New Scientist Live 2018: How it Works speaks with Valerie Jamieson
For the third consecutive year, the New Scientist Live is set to see thousands of people flock to the ExCel London to experience immersive exhibitions and hands-on experiences of the latest ideas in science and technology. The show features five engaging zones; Humans, Engineering, Technology, Earth, and Cosmos, hosting some of the biggest speakers in the science, technology, engineering, and maths, including Tim Peake, Jim Al-Khalili, and Hannah Fry.
The four-day event will some of humanity’s biggest questions such as what should we do about plastic, how are humans shaping the planet, and can batteries transport us into a greener future? Curious minds are invited to see the wonders of the night sky under a planetarium, make your own Paleo stone tools, and get up close and personal with some incredible invertebrates.
We spoke to Valerie Jamieson, creative director at New Scientist, about this year’s event.

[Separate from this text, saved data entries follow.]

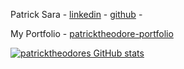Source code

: Patrick Sara - [linkedin](https://www.linkedin.com/in/patrick-sara-8186a3170/) - [github](https://github.com/patricktheodore) - 

My Portfolio - [patricktheodore-portfolio](https://patricktheodore.github.io/patricktheodore-portfolio/)

[![patricktheodores GitHub stats](https://github-readme-stats.vercel.app/api?username=patricktheodore)](https://github.com/patricktheodore/github-readme-stats)

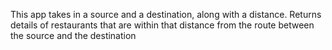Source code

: This app takes in a source and a destination, along with a distance. Returns details of restaurants that are within that distance from the route between the source and the destination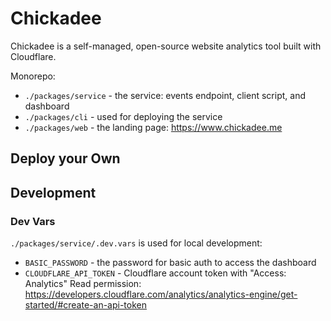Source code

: # Chickadee

Chickadee is a self-managed, open-source website analytics tool built with Cloudflare.

Monorepo:

- `./packages/service` - the service: events endpoint, client script, and dashboard
- `./packages/cli` - used for deploying the service
- `./packages/web` - the landing page: <https://www.chickadee.me>

## Deploy your Own

<!-- TODO! how to deploy chickadee -->

## Development

### Dev Vars

`./packages/service/.dev.vars` is used for local development:

- `BASIC_PASSWORD` - the password for basic auth to access the dashboard
- `CLOUDFLARE_API_TOKEN` - Cloudflare account token with "Access: Analytics" Read permission: <https://developers.cloudflare.com/analytics/analytics-engine/get-started/#create-an-api-token>
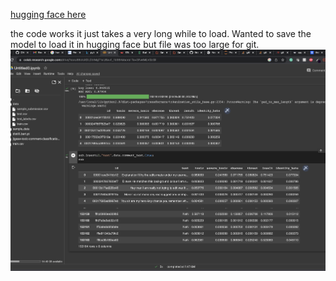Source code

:[hugging face here](https://huggingface.co/spaces/thotranexe/toxicity)

the code works it just takes a very long while to load. Wanted to save the model to load it in hugging face but file was too large for git.
![alt text](https://github.com/thotranexe/482-104-project/blob/milestone3/proog.png)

Hi Valerie. It’s only a few days now until the start of New Scientist Live 2018. Do you have any particular highlights that you are looking forward to at New Scientist Live 2018?
With 120 talks across six stages and more than 100 exhibits, it’s hard to choose a favourite… I’m personally looking forward to hosting a discussion with astronaut Tim Peake, jungle explorer Will Millard and Antarctic adventurer Nics Wetherill. All three of them have been to extraordinary places and to hear them compare and contrast their experiences on stage is going to be fascinating and inspirational. I’ve spoken to all of them already and they have fantastic stories to tell. And I can’t wait to learn about the science of slime, mix up my own goo and test its properties in a series of Olympic-style events: the slime drop, two-way and four-way stretch, slime acrobatics and slime maze.
What have been your highlights over the last couple of years of NSL?
This is only our third year! Last year we had a live link-up with the International Space Station. It was a very special experience being able to ask astronaut Paolo Nespoli questions as he floated around in microgravity. Sadly we weren’t able to set up the link this year due to what NASA calls operational issues. I think that’s worked out for the best. Astronauts have just discovered a leak on board the space station and we would have had to cancel our link-up at the eleventh hour – not what you want as an organiser.
Could you tell us about the importance of New Scientist Live and what it seeks to give attendees?
We can give everyone who is curious about science a mind-blowing experience they’ll be talking about for years to come. When we launched New Scientist Live in 2016, we thought visitors would come for a couple of hours. What we find is that they typically stay for six and a half hours; the show is only open for seven hours each day.
Could you tell us a little bit about the logistics of organizing such a massive event?
It takes a year to organise. We’re already thinking about 2019’s show. The best thing about New Scientist Live is also its biggest challenge. Our visitors come from all walks of life and they’re all ages from 18 months to 80 years old, what unites them is their curiosity about the world. Some of the sponsors we approach want to target very specific groups. New Scientist Live is far, far bigger than that. Last year more than 30,000 people came.
Are there any speakers that haven’t yet been part of NSL but you hope to see at a future event?
So many … David Attenborough, gene-editing pioneer Jennifer Doudna, SETI-pioneer Jill Tarter, robotics enthusiast Simone Giertz, Brian Cox, Melinda Gates… We have no shortage of ambitions. I invited Elon Musk to bring his Space X drone ship with a Falcon rocket on it up the Thames and dock at ExCeL. With all his controversies, perhaps it’s best his team declined this year.
New Scientist Live is known as the world’s best science festival – what makes it stand out?
It’s the mix of talks and exhibits and the fact that they’re all under one roof. This gives the show an incredible energy that’s quite unlike anything else.